2. "Match to Peanuts"
3. "Kikitakatta Dance Music, Liquidroom ni"
4. "Eureka"
5. "Native Dancer"
6. "Wonderland"
7. "Ryūsen"
8. "Chabashira"
9. "Nylon no Ito"
10. "Boil"
11. "Kagerō"
12. "Moth"
13. "Yoru no Odoriko"
14. "Identity"
15. "Tabun, Kaze"
16. "Rookie"
17. "Music"
18. "Shin Takarajima"
19. "Wasurerarenai no"
20. "Sayonara wa Emotion"

== Video album ==

Sakanaquarium Hikari Online, a Blu-ray and DVD video adaptation of the August 16 concert, was announced in November 2020, and was released by NF Records on March 17, 2021. The packaging design for the album was headed by Tanaka. Limited editions included a documentary to the concert featuring interviews with the band and staff, a booklet with behind-the-scenes content, and an audio recording of the concert on CD.

The video album sold 18,916 copies in its first week, (Note: 16,410 Blu-rays + 2,506 DVDs) and opened at numbers two and nine on Oricon's Blu-ray and DVD charts, respectively; for the music-only charts, it reached number one for Blu-rays and number five for DVDs. On February 28, 2024, the concert video was released to streaming on U-Next, alongside the band's other video albums.

=== Track listing ===
Track listing and lengths adapted from Tower Records Japan. All songs are written by Ichiro Yamaguchi and arranged by Sakanaction.

- Notes
- Fan club editions included an additional Blu-ray disc with the August 15 show.
- Limited and fan club editions also included a double CD album with audio recordings of the concert(s).
- "Documentary of Sakanaquarium Hikari Online" is located on a separate disc on the DVD release.

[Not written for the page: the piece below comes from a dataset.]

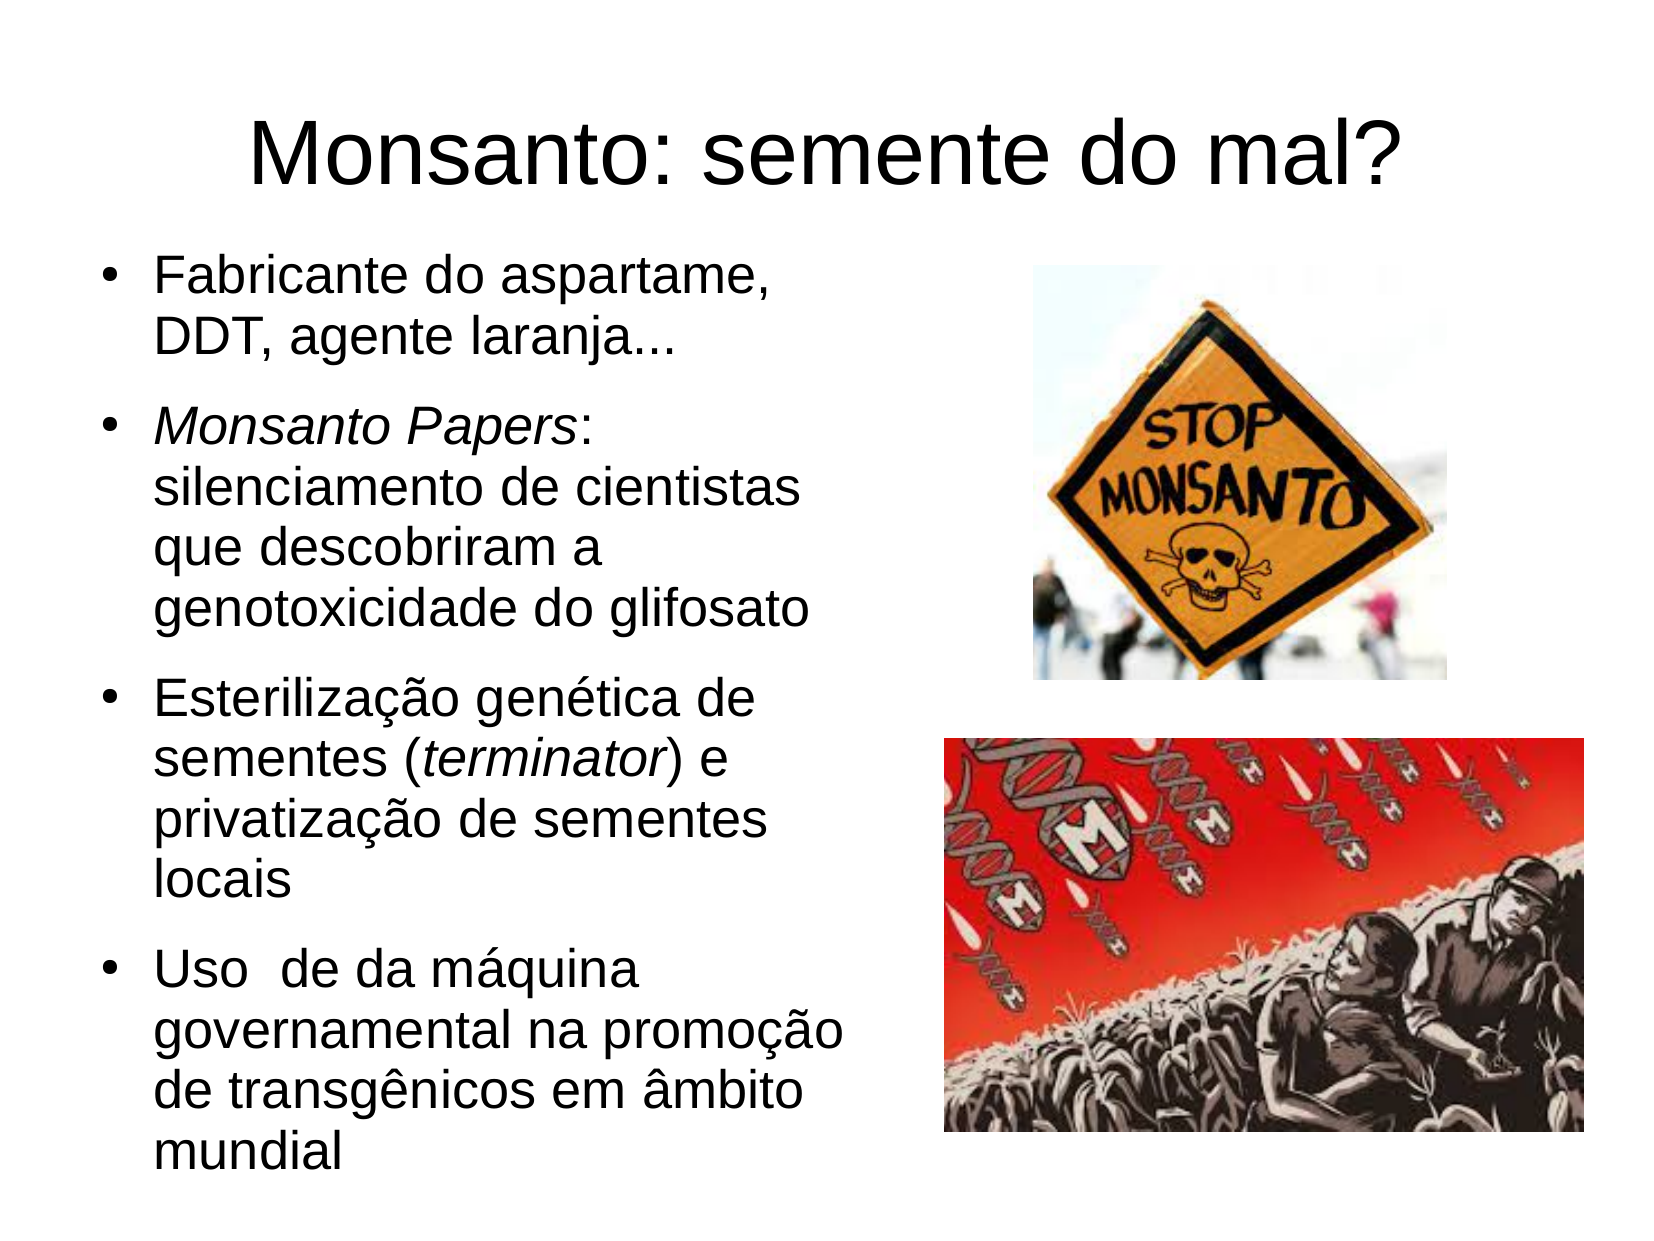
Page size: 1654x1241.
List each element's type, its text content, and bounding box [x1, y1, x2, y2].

Sakanaquarium Hikari Online — Blu-ray/DVD
| No. | Title | Length |
|---|---|---|
| 1. | "Good-Bye" | 5:23 |
| 2. | "Match to Peanuts" | 4:32 |
| 3. | "Kikitakatta Dance Music, Liquidroom ni" | 5:29 |
| 4. | "Eureka" | 6:12 |
| 5. | "Native Dancer" | 5:58 |
| 6. | "Wonderland" | 6:00 |
| 7. | "Ryūsen" | 6:33 |
| 8. | "Chabashira" | 4:01 |
| 9. | "Nylon no Ito" | 5:11 |
| 10. | "Boil" | 3:50 |
| 11. | "Kagerō" | 5:56 |
| 12. | "Moth" | 4:16 |
| 13. | "Yoru no Odoriko" | 5:02 |
| 14. | "Identity" | 4:52 |
| 15. | "Tabun, Kaze" | 5:57 |
| 16. | "Rookie" | 6:45 |
| 17. | "Music" | 6:01 |
| 18. | "Shin Takarajima" | 5:30 |
| 19. | "Wasurerarenai no" | 4:38 |
| 20. | "Sayonara wa Emotion" | 4:30 |
| Total length: |  | 1:46:36 |

Sakanaquarium Hikari Online — Limited edition bonus documentary
| No. | Title | Length |
|---|---|---|
| 21. | "Documentary of Sakanaquarium Hikari Online" | 1:01:11 |

=== Charts ===

Weekly chart performance
| Chart (2021) | Peak position |
|---|---|
| Japanese Blu-rays (Oricon) | 2 |
| Japanese Music Blu-rays (Oricon) | 1 |
| Japanese DVDs (Oricon) | 9 |
| Japanese Music DVDs (Oricon) | 5 |

=== Release history ===

Release dates and formats
Region: Date; Edition; Format(s); Label; Catalogue code(s); Ref.
Japan: March 17, 2021; Regular; Blu-ray; DVD;; NF Records; VIXL-327; VIBL-1008;
Limited: Blu-ray+2 CDs; 2 DVDs+2 CDs^{[a]};; VIZL-1844; VIZL-1845;
Fan club: 2 Blu-rays+2 CDs^{[b]}; NZS-827
February 28, 2024: —N/a; Video streaming (U-Next exclusive); —N/a; —N/a

a. Limited editions also included a data booklet.

b. Fan club editions also included a data booklet, three face masks, and a towel.